> _GIVEN TASK 1_:
In the wheelchair kinematics text, which wheels are driven by electrical motors?
> _GIVEN TASK 2_:
Translate this sentence from the wheelchair kinematics text into Spanish: "Thus, the horizontal bar of the 3-bars mechanism, where the chair is placed, is kept horizontal."
> _GIVEN TASK 3_:
Carry on the wheelchair kinematics text from the point after its final equation.

In this paper, we propose to control the wheelchair’s horizontal motion with electrical motors in wheels 1 and 2, leaving wheels 3 and 4 without traction. To ensure traction, one traction wheel, wheel 1 or wheel 2, must always be placed on the ground. Moreover, to ensure stability, one of the front wheels, wheel 3 or wheel 4, must also be placed on the ground so that there is always one wheel of each pair on the ground. In addition, all the actuators must be orthogonal to the ground at any moment, which is achieved by controlling the height of the wheels with $L_1$, $L_2$, $L_3$ and $L_4$, and the angle $\beta$ with $L_9$. The rectangle of the structure (Figure 1a) changes into a rhomboid (Figure 1b,c) with an angle equal to $\beta$ in order to ensure the orthogonality of all the legs. Thus, the horizontal bar of the 3-bars mechanism, where the chair is placed, is kept horizontal. The angle $\beta$ can be calculated as follows:

$$\beta ={cos}^{-1}\left(\frac{d^2+L_H^2-L_9^2}{2·L_H·d}\right),$$

(1)

where $L_H$ is equal to $a+b+c$. The horizontal and vertical coordinates of each wheel can be expressed with respect to one of them. For example, if wheel 1 is considered as the reference, these coordinates can be obtained as follows:

$$\begin{array}{c}{x}_2=x_1+a·sin\beta ,\\ x_3=x_1+(a+b)·sin\beta ,\\ x_4=x_1+L_H·sin\beta ,\end{array}$$

(2)

$$\begin{array}{c}{y}_2=y_1+(L_2-L_1)+a·cos\beta ,\\ y_3=y_1+(L_3-L_1)+(a+b)·cos\beta ,\\ y_4=y_1+(L_4-L_1)+L_H·cos\beta .\end{array}$$

(3)

If the stair geometry and the location of the wheelchair with respect to the stair are known, the lengths of $L_1$, $L_2$, $L_3$, $L_4$ and $L_9$ can be obtained from Equations (1)–(3), as follows (i.e., inverse kinematic model):

$$\begin{array}{c}{L}_2=L_1+y_2-a·cos\beta \\ L_3=L_1+y_3-(a+b)·cos\beta \\ L_4=L_1+y_4-L_H·cos\beta \\ L_9=\sqrt{d^2+L_H^2-2·L_H·d·cos\beta }\end{array}$$

(4)

> _LISTED RECORDS_:
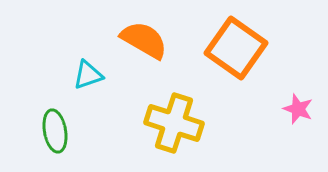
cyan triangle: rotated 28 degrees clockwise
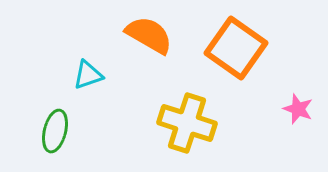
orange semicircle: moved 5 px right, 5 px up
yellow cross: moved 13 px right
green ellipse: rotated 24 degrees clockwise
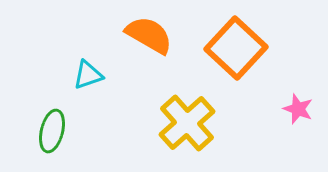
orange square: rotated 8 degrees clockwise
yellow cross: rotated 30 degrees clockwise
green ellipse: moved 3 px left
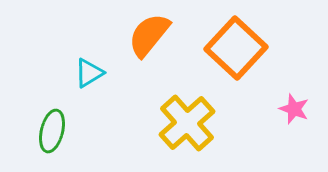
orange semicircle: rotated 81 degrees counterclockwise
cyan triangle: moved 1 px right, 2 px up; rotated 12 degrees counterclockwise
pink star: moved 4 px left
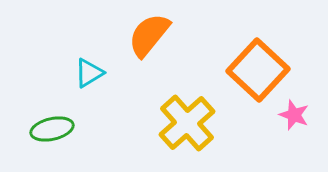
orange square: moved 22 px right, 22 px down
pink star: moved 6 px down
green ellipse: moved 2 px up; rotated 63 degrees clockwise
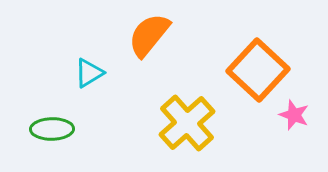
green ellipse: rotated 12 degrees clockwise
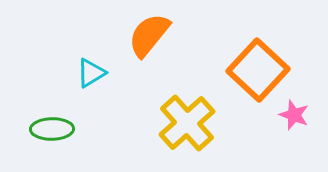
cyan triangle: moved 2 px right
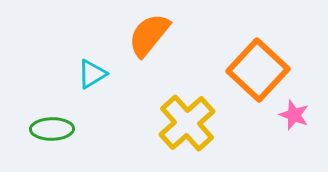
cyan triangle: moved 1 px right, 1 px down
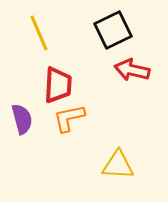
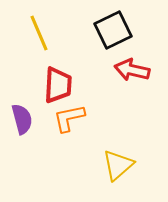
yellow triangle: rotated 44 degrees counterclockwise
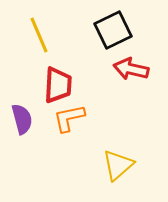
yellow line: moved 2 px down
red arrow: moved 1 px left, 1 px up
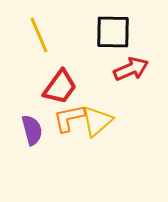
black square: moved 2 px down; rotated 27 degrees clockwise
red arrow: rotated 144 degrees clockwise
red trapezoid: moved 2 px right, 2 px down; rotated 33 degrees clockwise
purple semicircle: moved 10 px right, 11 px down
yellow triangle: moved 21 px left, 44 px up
...
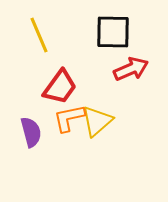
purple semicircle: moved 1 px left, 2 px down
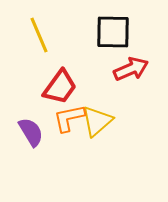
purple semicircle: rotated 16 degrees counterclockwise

> _TASK RESPONSE 1_:
Wheels 1 and 2.

> _TASK RESPONSE 2_:
Así, la barra horizontal del mecanismo de 3 barras, donde se coloca la silla, se mantiene horizontal.

> _TASK RESPONSE 3_:
The wheelchair parameters must be fixed considering the stairs’ dimensions. Thus, the wheels’ radius, the lengths a, b and the angle $\beta$ are related to the tread size ($TS$) and riser height ($RH$). The first restriction must guarantee that the pairs formed by wheels 1–2 and 3–4 can be placed on one step. Thus, the four following restrictions must be achieved:

$$\begin{array}{c}a·sin\beta +r_1<TS-{\delta }_H(\mathrm{climb}\mathrm{down}),\\ a·sin\beta +r_2<TS-{\delta }_H(\mathrm{climb}\mathrm{up}),\\ c·sin\beta +r_3<TS-{\delta }_H(\mathrm{climb}\mathrm{down}),\\ c·sin\beta +r_4<TS-{\delta }_H(\mathrm{climb}\mathrm{up}),\end{array}$$

(5)

where ${\delta }_H$ is a security parameter. Parameter ${\delta }_H$ is considered to ensure that a wheel can be placed in the following step (climb up and climb down) and to prevent a collision with the next step (climb up). The second restriction must ensure that the distance between wheels is greater than 0. Thus, the three following restrictions must be achieved:

$$\begin{array}{c}a·sin\beta >r_1+r_2,\\ b·sin\beta >r_2+r_3,\\ c·sin\beta >r_3+r_4,.\end{array}$$

(6)

In the application example, a minimum distance between wheels is considered. In the case of $b·sin\beta$, the minimum distance depends on the weight/force of the user and the gravity center of the system. The objective is to avoid any unbalance while the wheelchair climbs up or climbs down. The unbalanced problem also depends on the slope of the stair ($RH/TS$). This work considers that this slope is less than or equal to the maximum value of $\beta$ (Equation (1)). Thus, the values of $L_1$, $L_2$, $L_3$ and $L_4$ must be achieved with the following restrictions:

$$\begin{array}{c}{y}_2-y_1=L_2-L_1+a·cos\beta >RH+{\delta }_V(\mathrm{climb}\mathrm{up})\\ y_4-y_3=L_4-L_3+c·cos\beta >RH+{\delta }_V(\mathrm{climb}\mathrm{up}),\end{array}$$

(7)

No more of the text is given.